Rain not to blame for mosquito boom

Rain not to blame for mosquito boom

It sounds like an entomological contradiction: Southwest Florida has been virtually rain-free since May 16, and mosquitoes have been making life miserable this week for people in some areas.

But, contrary to popular belief, rain doesn’t always trigger mosquito breeding in Southwest Florida, and lack of rain doesn’t always mean a lack of mosquitoes.

“I think they’re worse than they’ve ever been,” St. James City resident Mike Grainger said. “It’s bad. They get in a cloud, 15 or 20 of them at a time flying in front of you.”

At the other end of the island, in Bokeelia, Jim Patterson agreed.

“They’re intense,” he said. “When I take my dogs for a walk in the morning, I’ve got to dress in long jeans, a long-sleeve shirt with the collar up and a hat on, and they still try to get up my nose and in my ears. If you wear flip-flops, they’ll eat your toes.

“The thing is, we haven’t had any rain. Where are they coming from?”

Like many people, Patterson thinks that rain drives mosquito production: Rain creates standing water; mosquitoes lay eggs in the water, and, boom, a swarm is born.

That’s not necessarily the case.

Mosquito species can be divided into two types: Old-water and new-water mosquitoes.

Old-water mosquitoes do, indeed, lay eggs on standing water — shallow pools, ditches, bromeliads, old tires, bird baths and so on — and rain provides standing water.

“Water must be standing five to seven days before we see rain-driven freshwater mosquitoes,” said Shelly Redovan, spokeswoman for the Lee County Mosquito Control District.

Because Southwest Florida has been so dry, though, when 1.5 inches of rain fell May 15, it soaked into the ground, so the old-water mosquitoes had no place to lay eggs.

New-water mosquitoes, — freshwater and saltwater — lay eggs on dry, flood-prone ground, and those eggs hatch when covered by water.

Freshwater new-water mosquitoes prefer places such as North Fort Myers, where sheetflow moving south from Charlotte County after heavy rains can cover the eggs.

“They also like the improved pasture lands around Alva,” Redovan said. “We haven’t had any rain, so those areas haven’t had a hatch-off.”

Saltwater new-water mosquitoes lay eggs on dry ground in coastal areas such as mangrove swamps, and those eggs hatch when tides cover them.

Recent extreme high tides associated with the full moon of May 17 have covered saltwater new-water mosquito eggs, which is why mosquitoes are in coastal areas.

“Rain is not the only factor,” Redovan said. “The big difference between us and up North is we’re more heavily impacted by tidal conditions.”
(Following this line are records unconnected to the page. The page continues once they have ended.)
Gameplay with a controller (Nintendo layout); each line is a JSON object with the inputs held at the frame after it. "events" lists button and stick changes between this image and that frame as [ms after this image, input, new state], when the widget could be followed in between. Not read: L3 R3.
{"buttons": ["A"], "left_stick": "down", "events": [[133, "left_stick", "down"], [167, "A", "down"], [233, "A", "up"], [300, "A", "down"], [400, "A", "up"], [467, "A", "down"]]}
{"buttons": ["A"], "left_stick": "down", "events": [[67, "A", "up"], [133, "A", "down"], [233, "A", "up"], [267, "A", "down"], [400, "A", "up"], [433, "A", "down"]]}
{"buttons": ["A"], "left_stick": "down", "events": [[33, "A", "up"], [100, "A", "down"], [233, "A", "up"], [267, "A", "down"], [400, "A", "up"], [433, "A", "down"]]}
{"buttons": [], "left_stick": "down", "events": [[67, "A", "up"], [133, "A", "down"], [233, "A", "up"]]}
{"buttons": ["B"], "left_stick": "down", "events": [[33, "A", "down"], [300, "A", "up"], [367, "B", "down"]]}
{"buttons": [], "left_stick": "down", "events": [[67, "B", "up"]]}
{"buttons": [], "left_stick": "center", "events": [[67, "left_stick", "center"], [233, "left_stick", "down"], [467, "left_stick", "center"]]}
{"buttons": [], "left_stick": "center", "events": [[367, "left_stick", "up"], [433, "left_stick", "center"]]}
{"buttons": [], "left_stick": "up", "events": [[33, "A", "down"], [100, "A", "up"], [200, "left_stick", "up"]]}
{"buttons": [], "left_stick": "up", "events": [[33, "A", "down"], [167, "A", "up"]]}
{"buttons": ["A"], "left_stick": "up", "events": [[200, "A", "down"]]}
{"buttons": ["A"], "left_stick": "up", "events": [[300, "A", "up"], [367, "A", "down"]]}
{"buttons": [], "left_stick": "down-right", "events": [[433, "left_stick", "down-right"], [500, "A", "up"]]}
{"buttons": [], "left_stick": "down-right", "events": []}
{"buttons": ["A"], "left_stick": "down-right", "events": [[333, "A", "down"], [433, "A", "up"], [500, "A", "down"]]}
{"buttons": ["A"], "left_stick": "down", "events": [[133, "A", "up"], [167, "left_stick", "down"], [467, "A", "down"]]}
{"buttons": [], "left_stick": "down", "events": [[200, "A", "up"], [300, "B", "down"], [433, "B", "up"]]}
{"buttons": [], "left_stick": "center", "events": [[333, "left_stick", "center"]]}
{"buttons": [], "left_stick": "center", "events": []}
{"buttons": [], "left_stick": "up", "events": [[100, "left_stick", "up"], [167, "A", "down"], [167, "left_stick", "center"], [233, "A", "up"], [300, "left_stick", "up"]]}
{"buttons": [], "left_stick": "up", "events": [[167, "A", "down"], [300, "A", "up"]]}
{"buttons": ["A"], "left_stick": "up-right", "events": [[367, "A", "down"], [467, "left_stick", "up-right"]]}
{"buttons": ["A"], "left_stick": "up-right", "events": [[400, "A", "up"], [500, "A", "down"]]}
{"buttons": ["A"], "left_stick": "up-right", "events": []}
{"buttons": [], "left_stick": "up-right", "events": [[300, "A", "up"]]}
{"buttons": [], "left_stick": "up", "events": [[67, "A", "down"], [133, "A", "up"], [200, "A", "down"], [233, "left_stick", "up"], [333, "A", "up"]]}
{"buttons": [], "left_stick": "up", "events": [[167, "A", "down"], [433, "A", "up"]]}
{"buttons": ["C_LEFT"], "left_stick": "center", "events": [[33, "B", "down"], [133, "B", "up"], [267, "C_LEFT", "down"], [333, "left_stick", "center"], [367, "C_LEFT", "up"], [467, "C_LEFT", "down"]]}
Mosquito control personnel trap and count mosquitoes throughout Lee County to determine where to spray. When they catch 50 in a trap, the district sends a truck to spray; when they catch mosquitoes in the hundreds, they send aircraft.

Recent trap numbers include Lehigh Acres with seven mosquitoes, Boca Grande with 78, Bokeelia with 135, Captiva with 283, and St. James City with 1,348.

Forty-eight mosquito species inhabit Lee County, and saltwater new-water mosquitoes are the most common.

Aedes taeniorhynchus is the species doing most of the biting this week.

Also known as the black salt marsh mosquito, taeniorhynchus is a nasty biter that can fly up to 20 miles for a meal.

This week, mosquito district aircraft hit both ends of Pine Island, Estero, southwest and northwest Cape Coral, and were scheduled to spray the outer islands, Bokeelia and Iona, on Friday night.

Although the district has had to eliminate some positions due to budget cuts, it has not eliminated positions essential to fighting mosquitoes, Redovan said.

The greatest hindrance to fighting mosquitoes is the fact that the district is not allowed to spray for adults on state and federal land.

“Mosquitoes don’t like to be crowded: They don’t stay where they hatch,” Redovan said. “So we go out and spray, and the next day, they migrate in from state and federal lands.”

Lee County isn’t alone in its mosquito infestation.

“We’re getting a similar kind of thing,” said Frank Van Essen, executive director of the Collier County Mosquito Control District. “We’re just starting to see the salt-marsh mosquito activity because of the tides.”